- Tasks for this exercise:
A. From the historical population table in the Magueyes text below, list every census year whose population fell compared with the census before it.
B. Reproduce the part of the Magueyes text below that opens with the words containing "The main road" and closes with "tip of the barrio.".

- Extract provided:
• • • •

In 2010, the population of Magueyes was 5,947 persons, and it had a density of 1,307 persons per square mile.

Running all along the full length of Magueyes is Rio Canas, which effectively divides the barrio in two almost identically sized areas. The communities of Corral Viejo, Las Delicias, El Madrigal, Estancias de Country Club, Lomas de Country Club, Granada Hills, Reparto Lomas del Sol, Reparto El Valle, and (Parcelas) Magueyes proper are located in Magueyes.

The main road serving Barrio Magueyes is PR-123. PR-501 also makes a short appearance in the lower southwestern part of the barrio.

The highest point of barrio Magueyes stands at 2,066 feet and is located at the extreme northeast tip of the barrio.

Historical population
| Census | Pop. | Note | %± |
| 1900 | 1,171 |  | — |
| 1910 | 1,583 |  | 35.2% |
| 1920 | 1,317 |  | −16.8% |
| 1930 | 1,516 |  | 15.1% |
| 1940 | 1,691 |  | 11.5% |
| 1950 | 1,654 |  | −2.2% |
| 1960 | 1,857 |  | 12.3% |
| 1970 | 2,813 |  | 51.5% |
| 1980 | 6,224 |  | 121.3% |
| 1990 | 5,372 |  | −13.7% |
| 2000 | 6,134 |  | 14.2% |
| 2010 | 5,947 |  | −3.0% |
U.S. Decennial Census 1899 (shown as 1900) 1910-1930 1930-1950 1960 1980-2000 2010

==Landmarks==
Hacienda Buena Vista is located in Magueyes.

• • • •

- Supplied material:
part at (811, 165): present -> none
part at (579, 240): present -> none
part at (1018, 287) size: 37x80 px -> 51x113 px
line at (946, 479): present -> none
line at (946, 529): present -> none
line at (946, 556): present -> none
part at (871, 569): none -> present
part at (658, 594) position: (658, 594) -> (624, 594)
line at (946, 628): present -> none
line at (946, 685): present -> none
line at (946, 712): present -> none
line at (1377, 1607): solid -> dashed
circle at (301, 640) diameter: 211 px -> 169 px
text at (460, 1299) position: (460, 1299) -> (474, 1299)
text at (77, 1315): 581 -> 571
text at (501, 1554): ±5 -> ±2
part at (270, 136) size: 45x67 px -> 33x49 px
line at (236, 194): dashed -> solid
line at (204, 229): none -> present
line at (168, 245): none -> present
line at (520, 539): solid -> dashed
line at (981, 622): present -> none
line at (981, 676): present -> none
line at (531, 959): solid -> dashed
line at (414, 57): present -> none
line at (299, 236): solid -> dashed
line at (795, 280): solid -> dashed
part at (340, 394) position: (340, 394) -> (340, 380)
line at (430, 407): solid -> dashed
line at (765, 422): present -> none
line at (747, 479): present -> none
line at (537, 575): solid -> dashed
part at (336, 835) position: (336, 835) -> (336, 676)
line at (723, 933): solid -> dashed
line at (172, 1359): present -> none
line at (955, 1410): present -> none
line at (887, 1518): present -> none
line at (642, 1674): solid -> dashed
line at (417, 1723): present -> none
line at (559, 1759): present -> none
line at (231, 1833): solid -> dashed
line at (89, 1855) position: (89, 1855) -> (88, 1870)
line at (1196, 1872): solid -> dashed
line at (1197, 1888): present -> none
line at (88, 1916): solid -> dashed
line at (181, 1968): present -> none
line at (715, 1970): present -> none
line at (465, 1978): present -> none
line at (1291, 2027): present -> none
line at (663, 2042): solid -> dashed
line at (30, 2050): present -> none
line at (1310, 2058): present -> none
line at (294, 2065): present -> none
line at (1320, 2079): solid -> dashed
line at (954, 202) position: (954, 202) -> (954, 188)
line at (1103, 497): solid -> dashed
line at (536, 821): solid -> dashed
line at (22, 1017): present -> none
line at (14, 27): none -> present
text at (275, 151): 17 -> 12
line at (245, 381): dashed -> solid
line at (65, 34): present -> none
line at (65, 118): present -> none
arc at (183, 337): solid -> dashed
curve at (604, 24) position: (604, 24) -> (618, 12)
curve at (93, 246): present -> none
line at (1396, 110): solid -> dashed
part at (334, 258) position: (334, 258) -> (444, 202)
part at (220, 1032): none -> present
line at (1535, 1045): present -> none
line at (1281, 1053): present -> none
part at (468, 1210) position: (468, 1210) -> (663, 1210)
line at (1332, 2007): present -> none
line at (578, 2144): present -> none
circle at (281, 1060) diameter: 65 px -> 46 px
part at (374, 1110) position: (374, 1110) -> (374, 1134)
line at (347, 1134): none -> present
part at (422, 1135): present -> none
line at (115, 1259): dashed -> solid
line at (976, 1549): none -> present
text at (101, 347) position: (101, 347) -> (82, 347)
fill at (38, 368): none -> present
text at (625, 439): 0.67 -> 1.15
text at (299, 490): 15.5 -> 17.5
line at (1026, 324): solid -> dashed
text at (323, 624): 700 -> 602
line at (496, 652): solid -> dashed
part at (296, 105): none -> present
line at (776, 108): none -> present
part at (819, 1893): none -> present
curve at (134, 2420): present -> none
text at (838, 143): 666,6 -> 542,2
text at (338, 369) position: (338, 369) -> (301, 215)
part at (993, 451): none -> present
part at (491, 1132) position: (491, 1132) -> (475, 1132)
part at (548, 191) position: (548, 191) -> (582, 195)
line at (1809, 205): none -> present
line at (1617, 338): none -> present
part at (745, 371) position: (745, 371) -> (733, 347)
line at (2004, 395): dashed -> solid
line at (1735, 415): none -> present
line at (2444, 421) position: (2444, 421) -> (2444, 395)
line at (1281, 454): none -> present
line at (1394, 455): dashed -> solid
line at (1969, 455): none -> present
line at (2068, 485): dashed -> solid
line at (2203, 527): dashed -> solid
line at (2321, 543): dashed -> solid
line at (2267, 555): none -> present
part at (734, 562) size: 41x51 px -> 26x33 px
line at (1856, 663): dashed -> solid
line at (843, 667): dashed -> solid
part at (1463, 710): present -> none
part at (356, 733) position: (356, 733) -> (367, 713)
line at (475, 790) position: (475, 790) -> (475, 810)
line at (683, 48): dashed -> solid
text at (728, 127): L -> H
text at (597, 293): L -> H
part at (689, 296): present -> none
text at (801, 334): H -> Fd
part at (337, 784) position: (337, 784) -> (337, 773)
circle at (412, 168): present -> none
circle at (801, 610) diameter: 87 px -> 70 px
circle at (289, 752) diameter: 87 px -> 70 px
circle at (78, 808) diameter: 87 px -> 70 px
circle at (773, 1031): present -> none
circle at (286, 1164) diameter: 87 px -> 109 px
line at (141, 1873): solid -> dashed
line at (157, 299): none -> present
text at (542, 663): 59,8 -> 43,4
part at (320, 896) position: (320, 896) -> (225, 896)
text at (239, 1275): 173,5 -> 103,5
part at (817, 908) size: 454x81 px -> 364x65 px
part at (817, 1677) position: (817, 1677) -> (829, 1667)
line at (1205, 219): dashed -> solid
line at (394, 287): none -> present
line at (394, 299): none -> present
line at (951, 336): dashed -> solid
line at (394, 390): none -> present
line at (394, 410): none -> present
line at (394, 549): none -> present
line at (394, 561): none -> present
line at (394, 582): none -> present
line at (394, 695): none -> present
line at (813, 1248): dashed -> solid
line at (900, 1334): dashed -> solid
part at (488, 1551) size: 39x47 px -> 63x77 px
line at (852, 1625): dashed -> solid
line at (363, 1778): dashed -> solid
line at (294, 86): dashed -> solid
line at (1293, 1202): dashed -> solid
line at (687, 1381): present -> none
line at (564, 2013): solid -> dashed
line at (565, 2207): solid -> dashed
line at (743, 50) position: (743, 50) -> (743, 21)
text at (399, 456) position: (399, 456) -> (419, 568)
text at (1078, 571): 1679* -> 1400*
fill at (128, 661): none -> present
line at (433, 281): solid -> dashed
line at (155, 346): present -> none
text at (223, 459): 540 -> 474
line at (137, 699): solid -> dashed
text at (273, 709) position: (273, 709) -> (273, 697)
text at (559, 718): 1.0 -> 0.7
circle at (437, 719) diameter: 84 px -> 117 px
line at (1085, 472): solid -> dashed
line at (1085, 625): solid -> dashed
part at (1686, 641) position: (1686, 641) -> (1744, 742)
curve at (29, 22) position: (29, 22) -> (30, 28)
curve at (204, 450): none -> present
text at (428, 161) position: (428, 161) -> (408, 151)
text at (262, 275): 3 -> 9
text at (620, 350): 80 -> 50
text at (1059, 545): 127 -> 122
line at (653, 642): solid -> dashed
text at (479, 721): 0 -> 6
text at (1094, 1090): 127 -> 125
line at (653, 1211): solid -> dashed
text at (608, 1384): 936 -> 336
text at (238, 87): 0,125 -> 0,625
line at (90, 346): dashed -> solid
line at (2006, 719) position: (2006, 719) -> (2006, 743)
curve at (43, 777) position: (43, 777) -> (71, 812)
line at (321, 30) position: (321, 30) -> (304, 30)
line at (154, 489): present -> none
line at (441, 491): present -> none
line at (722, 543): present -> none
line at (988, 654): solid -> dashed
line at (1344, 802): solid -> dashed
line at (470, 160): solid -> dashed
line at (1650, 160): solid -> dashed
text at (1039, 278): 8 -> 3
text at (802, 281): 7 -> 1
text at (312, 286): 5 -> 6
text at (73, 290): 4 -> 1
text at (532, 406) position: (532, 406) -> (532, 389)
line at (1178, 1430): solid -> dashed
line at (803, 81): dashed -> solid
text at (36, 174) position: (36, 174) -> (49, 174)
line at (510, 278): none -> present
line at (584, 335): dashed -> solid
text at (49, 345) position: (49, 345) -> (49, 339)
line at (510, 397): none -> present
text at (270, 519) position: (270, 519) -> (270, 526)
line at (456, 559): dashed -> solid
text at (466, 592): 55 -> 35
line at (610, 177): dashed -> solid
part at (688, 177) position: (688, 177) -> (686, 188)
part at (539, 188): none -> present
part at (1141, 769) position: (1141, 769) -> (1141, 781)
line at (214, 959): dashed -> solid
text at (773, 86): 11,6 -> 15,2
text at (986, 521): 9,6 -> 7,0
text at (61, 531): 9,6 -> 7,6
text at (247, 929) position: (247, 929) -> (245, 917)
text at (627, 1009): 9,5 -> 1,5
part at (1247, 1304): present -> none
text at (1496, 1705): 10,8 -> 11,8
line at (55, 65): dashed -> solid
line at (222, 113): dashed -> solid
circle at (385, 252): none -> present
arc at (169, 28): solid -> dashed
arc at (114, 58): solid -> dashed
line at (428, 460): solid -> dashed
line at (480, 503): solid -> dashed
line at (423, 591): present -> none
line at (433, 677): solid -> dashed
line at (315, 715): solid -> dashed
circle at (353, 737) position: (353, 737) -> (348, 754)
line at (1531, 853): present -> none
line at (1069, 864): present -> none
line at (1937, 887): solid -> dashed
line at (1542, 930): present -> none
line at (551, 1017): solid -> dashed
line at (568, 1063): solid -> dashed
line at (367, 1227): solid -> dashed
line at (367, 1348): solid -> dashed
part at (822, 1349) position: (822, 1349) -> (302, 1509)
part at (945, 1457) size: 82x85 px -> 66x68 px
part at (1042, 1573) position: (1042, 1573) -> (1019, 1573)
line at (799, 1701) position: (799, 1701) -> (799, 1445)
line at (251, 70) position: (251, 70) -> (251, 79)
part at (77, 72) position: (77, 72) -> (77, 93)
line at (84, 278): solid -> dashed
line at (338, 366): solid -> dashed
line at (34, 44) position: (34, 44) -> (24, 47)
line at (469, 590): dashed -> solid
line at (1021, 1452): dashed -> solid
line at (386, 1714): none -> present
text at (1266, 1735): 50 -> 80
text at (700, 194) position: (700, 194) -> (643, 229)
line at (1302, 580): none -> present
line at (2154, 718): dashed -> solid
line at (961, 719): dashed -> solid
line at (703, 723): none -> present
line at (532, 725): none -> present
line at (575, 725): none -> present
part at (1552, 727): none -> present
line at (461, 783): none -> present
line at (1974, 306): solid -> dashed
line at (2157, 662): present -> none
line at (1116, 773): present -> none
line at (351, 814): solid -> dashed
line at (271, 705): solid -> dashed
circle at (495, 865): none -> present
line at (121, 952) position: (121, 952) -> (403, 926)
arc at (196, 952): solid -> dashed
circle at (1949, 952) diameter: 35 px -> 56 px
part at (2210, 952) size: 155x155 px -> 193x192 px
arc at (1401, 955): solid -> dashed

• • • •

- List of answers:
A. 1920, 1950, 1990, 2010

B.
The main road serving Barrio Magueyes is PR-123. PR-501 also makes a short appearance in the lower southwestern part of the barrio.

The highest point of barrio Magueyes stands at 2,066 feet and is located at the extreme northeast tip of the barrio.